◆ What to produce ◆
Extract every line of the records that contains the word "chart".

◆ Stored data ◆
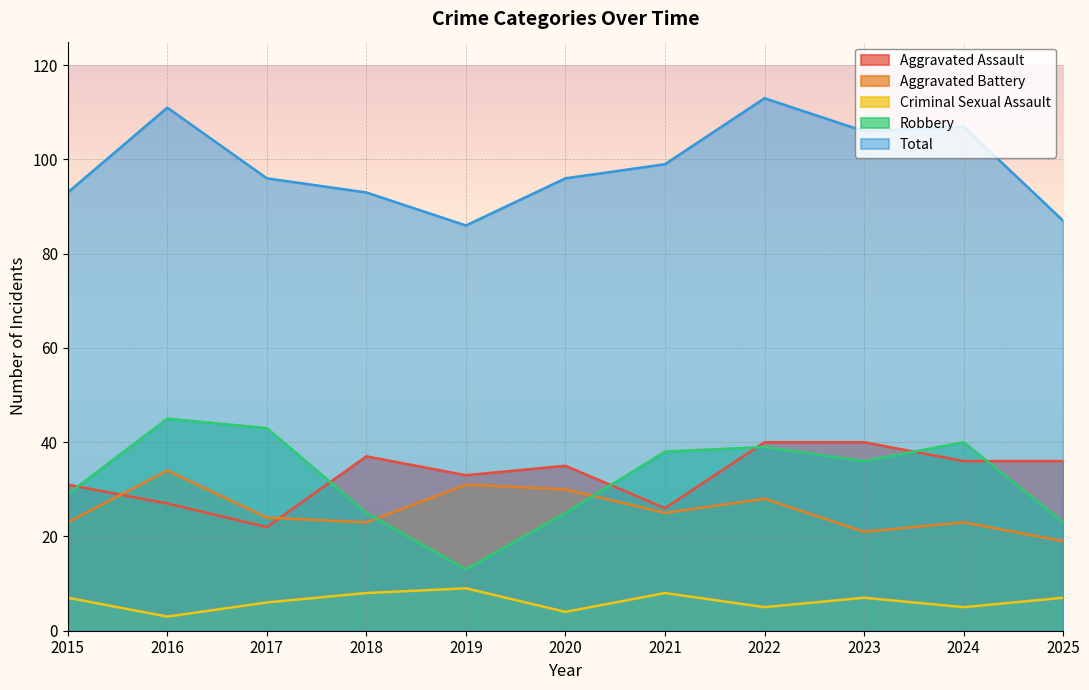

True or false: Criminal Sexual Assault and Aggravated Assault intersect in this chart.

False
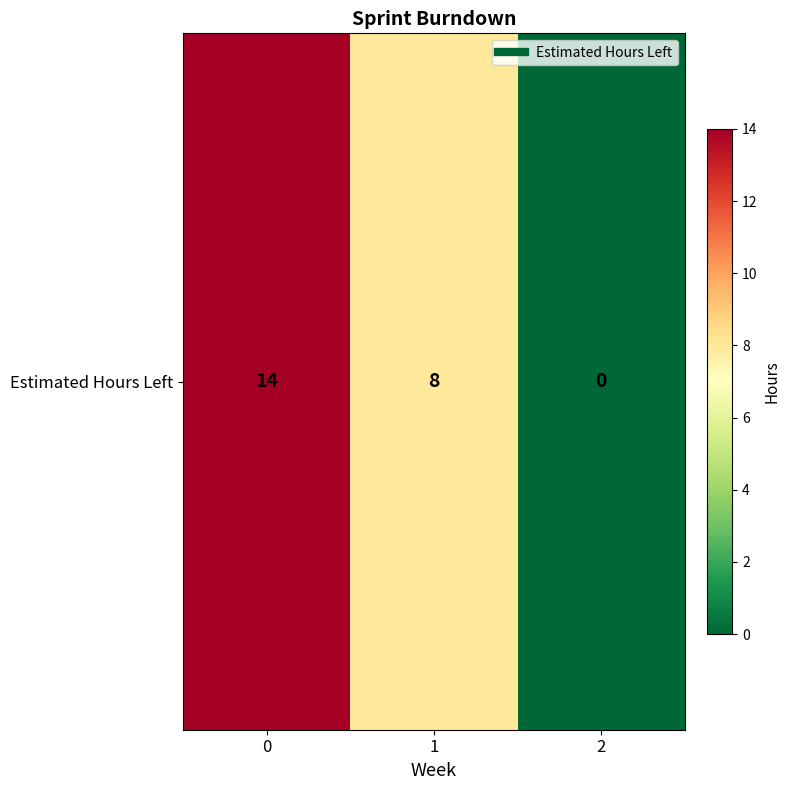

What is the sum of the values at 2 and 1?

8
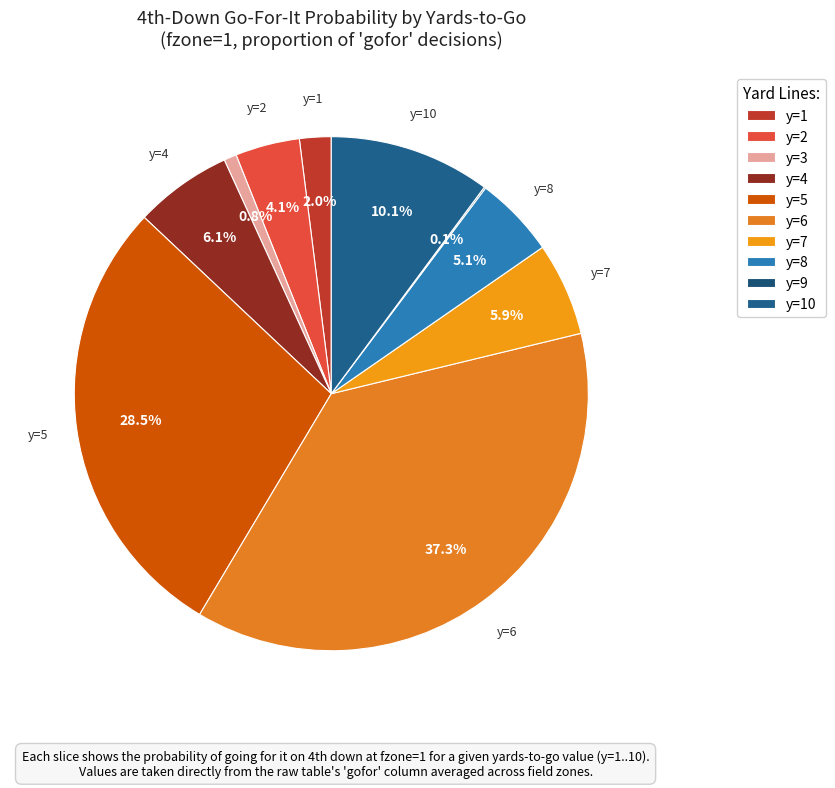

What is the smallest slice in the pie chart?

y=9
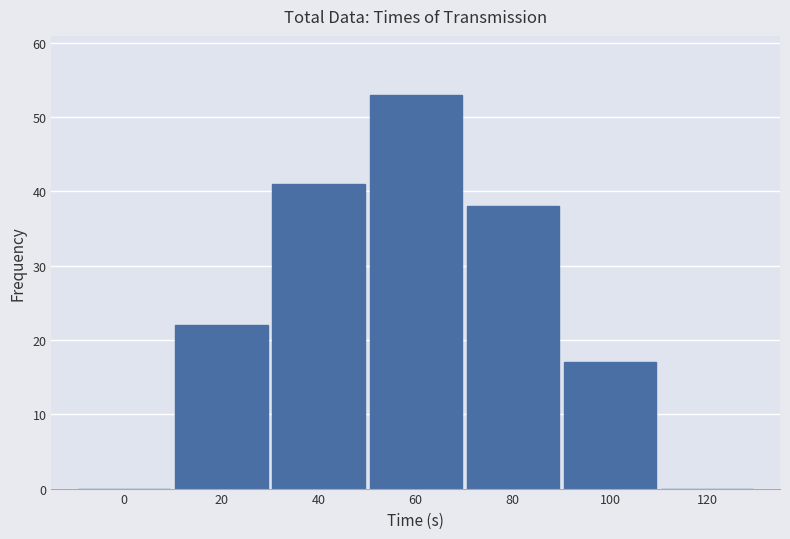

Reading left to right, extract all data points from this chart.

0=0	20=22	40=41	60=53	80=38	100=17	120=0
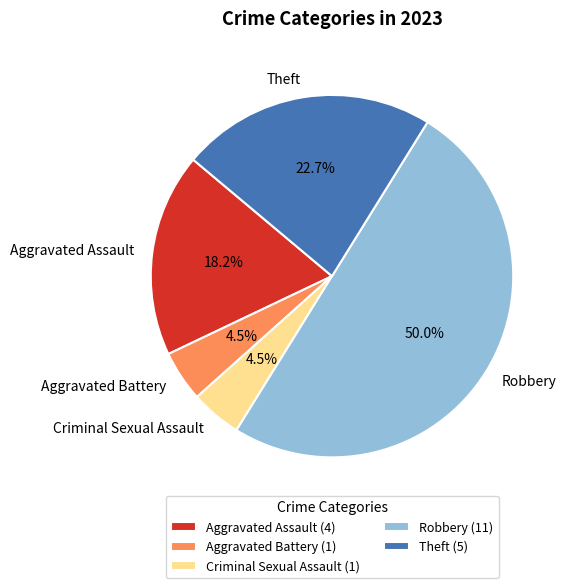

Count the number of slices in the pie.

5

◆ Output of the task ◆
True or false: Criminal Sexual Assault and Aggravated Assault intersect in this chart.
What is the smallest slice in the pie chart?
Reading left to right, extract all data points from this chart.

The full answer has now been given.